_Challenge_
Reproduce the lines below verbatim, starting with the line that contains "genus: Asterocampa" and going on through the line that contains "genus: Anacamptis", including both of those lines.
==============================
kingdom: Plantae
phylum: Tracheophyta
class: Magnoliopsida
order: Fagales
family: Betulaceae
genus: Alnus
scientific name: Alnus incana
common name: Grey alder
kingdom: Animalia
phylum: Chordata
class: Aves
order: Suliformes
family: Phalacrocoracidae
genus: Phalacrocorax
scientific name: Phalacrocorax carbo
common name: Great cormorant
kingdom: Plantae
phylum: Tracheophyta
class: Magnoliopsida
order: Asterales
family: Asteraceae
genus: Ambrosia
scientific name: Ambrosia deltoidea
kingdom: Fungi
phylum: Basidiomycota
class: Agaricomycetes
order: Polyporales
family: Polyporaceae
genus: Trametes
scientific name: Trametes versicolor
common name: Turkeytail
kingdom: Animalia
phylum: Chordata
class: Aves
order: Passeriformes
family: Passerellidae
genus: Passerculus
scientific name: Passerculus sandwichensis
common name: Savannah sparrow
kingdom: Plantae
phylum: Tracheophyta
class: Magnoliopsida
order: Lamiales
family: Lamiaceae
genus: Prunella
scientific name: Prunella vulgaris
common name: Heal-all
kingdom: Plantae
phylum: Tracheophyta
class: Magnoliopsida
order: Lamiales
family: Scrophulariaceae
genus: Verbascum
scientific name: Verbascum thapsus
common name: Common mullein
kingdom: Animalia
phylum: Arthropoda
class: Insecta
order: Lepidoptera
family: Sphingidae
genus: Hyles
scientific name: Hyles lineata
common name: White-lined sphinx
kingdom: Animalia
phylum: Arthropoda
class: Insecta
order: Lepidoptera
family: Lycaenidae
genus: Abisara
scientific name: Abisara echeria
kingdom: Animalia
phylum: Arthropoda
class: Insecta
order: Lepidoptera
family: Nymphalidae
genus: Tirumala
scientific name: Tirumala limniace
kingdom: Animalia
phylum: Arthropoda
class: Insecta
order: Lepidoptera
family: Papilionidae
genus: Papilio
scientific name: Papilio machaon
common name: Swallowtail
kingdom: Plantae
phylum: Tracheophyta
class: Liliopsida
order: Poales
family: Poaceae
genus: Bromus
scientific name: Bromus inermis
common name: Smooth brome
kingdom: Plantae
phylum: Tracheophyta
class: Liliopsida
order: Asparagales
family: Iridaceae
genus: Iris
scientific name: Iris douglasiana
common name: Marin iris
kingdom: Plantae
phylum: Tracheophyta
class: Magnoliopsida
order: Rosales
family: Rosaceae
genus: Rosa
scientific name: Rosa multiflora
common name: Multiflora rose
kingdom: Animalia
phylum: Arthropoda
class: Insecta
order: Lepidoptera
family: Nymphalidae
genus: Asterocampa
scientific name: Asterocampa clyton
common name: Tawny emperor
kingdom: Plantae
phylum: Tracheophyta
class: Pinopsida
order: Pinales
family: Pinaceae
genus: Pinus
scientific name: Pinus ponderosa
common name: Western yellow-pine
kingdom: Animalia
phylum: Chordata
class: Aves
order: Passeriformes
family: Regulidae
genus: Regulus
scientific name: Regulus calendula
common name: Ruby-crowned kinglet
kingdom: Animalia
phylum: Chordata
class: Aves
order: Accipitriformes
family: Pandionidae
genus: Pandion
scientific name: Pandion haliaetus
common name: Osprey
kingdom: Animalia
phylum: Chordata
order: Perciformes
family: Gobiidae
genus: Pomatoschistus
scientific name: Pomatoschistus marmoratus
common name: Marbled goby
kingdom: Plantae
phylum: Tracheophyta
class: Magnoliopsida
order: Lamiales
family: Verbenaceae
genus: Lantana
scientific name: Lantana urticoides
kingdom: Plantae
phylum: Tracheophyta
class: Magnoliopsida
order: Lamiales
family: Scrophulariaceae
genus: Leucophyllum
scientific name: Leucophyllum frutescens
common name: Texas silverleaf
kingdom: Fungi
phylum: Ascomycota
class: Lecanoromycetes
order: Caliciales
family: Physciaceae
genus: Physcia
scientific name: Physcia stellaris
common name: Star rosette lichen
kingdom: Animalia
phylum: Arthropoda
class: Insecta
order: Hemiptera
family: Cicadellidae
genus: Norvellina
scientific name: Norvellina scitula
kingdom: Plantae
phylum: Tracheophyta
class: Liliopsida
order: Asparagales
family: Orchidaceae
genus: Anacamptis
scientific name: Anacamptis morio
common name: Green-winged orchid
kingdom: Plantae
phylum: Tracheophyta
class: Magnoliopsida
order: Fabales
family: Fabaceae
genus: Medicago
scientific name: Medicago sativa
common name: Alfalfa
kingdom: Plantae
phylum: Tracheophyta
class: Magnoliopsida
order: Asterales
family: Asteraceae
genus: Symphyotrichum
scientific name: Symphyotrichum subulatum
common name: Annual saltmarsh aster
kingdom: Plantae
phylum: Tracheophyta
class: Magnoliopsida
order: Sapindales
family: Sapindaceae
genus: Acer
==============================
_Result_
genus: Asterocampa
scientific name: Asterocampa clyton
common name: Tawny emperor
kingdom: Plantae
phylum: Tracheophyta
class: Pinopsida
order: Pinales
family: Pinaceae
genus: Pinus
scientific name: Pinus ponderosa
common name: Western yellow-pine
kingdom: Animalia
phylum: Chordata
class: Aves
order: Passeriformes
family: Regulidae
genus: Regulus
scientific name: Regulus calendula
common name: Ruby-crowned kinglet
kingdom: Animalia
phylum: Chordata
class: Aves
order: Accipitriformes
family: Pandionidae
genus: Pandion
scientific name: Pandion haliaetus
common name: Osprey
kingdom: Animalia
phylum: Chordata
order: Perciformes
family: Gobiidae
genus: Pomatoschistus
scientific name: Pomatoschistus marmoratus
common name: Marbled goby
kingdom: Plantae
phylum: Tracheophyta
class: Magnoliopsida
order: Lamiales
family: Verbenaceae
genus: Lantana
scientific name: Lantana urticoides
kingdom: Plantae
phylum: Tracheophyta
class: Magnoliopsida
order: Lamiales
family: Scrophulariaceae
genus: Leucophyllum
scientific name: Leucophyllum frutescens
common name: Texas silverleaf
kingdom: Fungi
phylum: Ascomycota
class: Lecanoromycetes
order: Caliciales
family: Physciaceae
genus: Physcia
scientific name: Physcia stellaris
common name: Star rosette lichen
kingdom: Animalia
phylum: Arthropoda
class: Insecta
order: Hemiptera
family: Cicadellidae
genus: Norvellina
scientific name: Norvellina scitula
kingdom: Plantae
phylum: Tracheophyta
class: Liliopsida
order: Asparagales
family: Orchidaceae
genus: Anacamptis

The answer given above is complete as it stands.